The following types are dependent types:

• template parameter
• a member of an unknown specialization
• a nested class or enum that is a member of unknown specialization
• a cv-qualified version of a dependent type
• a compound type constructed from a dependent type
• an array type constructed from a dependent type, or whose size is a value-dependent expression
• template instantiation whose name is a template parameter, or any of template arguments is a dependent type/expression
• the result of decltype() applied to a type-dependent expression

[edit] Type-dependent expressions

The following expressions are type-dependent

• an expression whose any subexpression is a type-dependent expression
• an expression that contains an identifier whose type is a dependent type
• an expression that contains a dependent template instantiation
• an expression that contains a conversion function call to a dependent type
• an expression that contains a nested name that refers to a member of unknown specialization
• any cast expression to a dependent type
• new-expression that creates an object of a dependent type
• an expression that names a static data member of type array of unknown bound
• this, if the class type is a dependent type
• member access expression that refers to a member of unknown specialization
• member access expression that refers to a member of the current instantiation, whose type is a dependent type

[edit] Value-dependent expressions

• an expression whose any subexpression is a value-dependent expression
• an expression that contains the name of a non-type template parameter
• an expression that contains a name declared with a dependent type
• a constant initialized from a value-dependent expression
• sizeof, alignof, or typeid of a type-dependent expression or of a dependent type
• noexcept of a type-dependent expression
• any cast expression to a dependent type or from a value-dependent expression
• an expression that names a member of unknown specialization

[edit] Binding rules

Non-dependent names are looked up and bound at the point of template definition. This binding holds even if at the point of template instantiation there is a better match:

#include <iostream>
void g(double) { std::cout << "g(double)\n"; }
 
template<class T>
struct S {
    void f() const {
        g(1); // non-dependent expression, bound now
    }
};
 
void g(int) { std::cout << "g(int)\n"; }
 
int main()
{
    g(1); // calls g(int)
 
    S<int> s;
    s.f(); // calls g(double)
}

[edit] Lookup rules

Dependent names are looked up in both the declaration and the instantiation context.
════════════════════
#### Set of tasks
1. In the excerpt on C++ dependent names, at what point are non-dependent names looked up and bound?
2. Continue the excerpt on C++ dependent names, starting after its last sentence.

#### Collected material
════════════════════
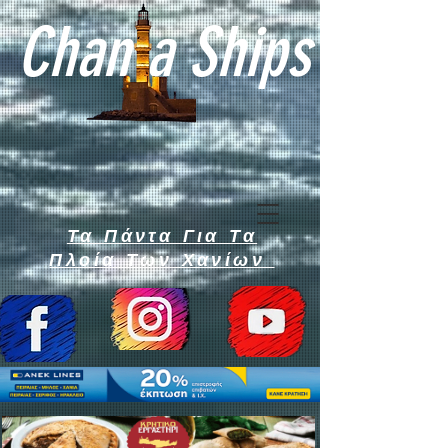
Chan a Ships
Τα Πάντα Για Τα
Πλοία Των Χανίων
════════════════════
#### Answers by item
1. At the point of template definition.

2.
If a function call is made that depends on a template parameter, the usual name lookup is modified as follows:

• Only the function declarations visible from template definition are considered by unqualified/qualified (whichever applicable) name lookup
• Only the function declarations visible from template definition and from the template instantiation are considered by argument-dependent lookup

#include <string>
#include <iostream>
 
// visible at the point of definition of f1,
// but not reachable by normal lookup because of X::g1
void g1(std::string) { std::cout << "::g1(string)\n"; }
// visible at the point of definition of f2,
void g2(std::string) { std::cout << "::g2(string)\n"; }
 
namespace X {
  // found by normal lookup from the point of definitoin
  // also prevents normal lookup from leaving namespace X
  void g1(int) { std::cout << "X::g1(int)\n"; };
  // point of definition of f1
  template < class T > void f1(T t) { g1(t); }
  // point of definition of f2
  template < class T > void f2(T t) { g2(t); }
}
 
// not visible at the point of definition
void g1(char) { std::cout << "::g1(char)\n"; }
void g2(bool) { std::cout << "::g2(bool)\n"; }
 
namespace N {
  struct Z {};
  // visible only if the namespace N is examined
  void g1(Z) { std::cout << "N::g1(Z)\n"; }
}
 
// not visible
void g1(N::Z) { std::cout << "::g1(N::Z)'\n"; }
 
int main() {
 
  int i;
  char c;
  double d;
  std::string s;  
  N::Z z;
 
  X::f1(i); // finds X::g1(int) by normal lookup from definition
  X::f1(c); // finds X::g1(int), not ::g1(char)
//  X::f1(s); // error: ::f1(string) cannot be found either by
              // normal lookup from the point of definition,
              // or by ADL (which considers the std namespace in this case)
  X::f1(z); // finds N::g1(Z) via ADL, not ::g1(Z)
  X::f2(s); // finds ::g2(string) from the point of definition
//  X::f2(false); // error: ::g2(bool) cannot be found by normal lookup
                 // from the point of definitino of X::f2
 
}

X::g1(int)
X::g1(int)
N::g1(Z)
::g2(string)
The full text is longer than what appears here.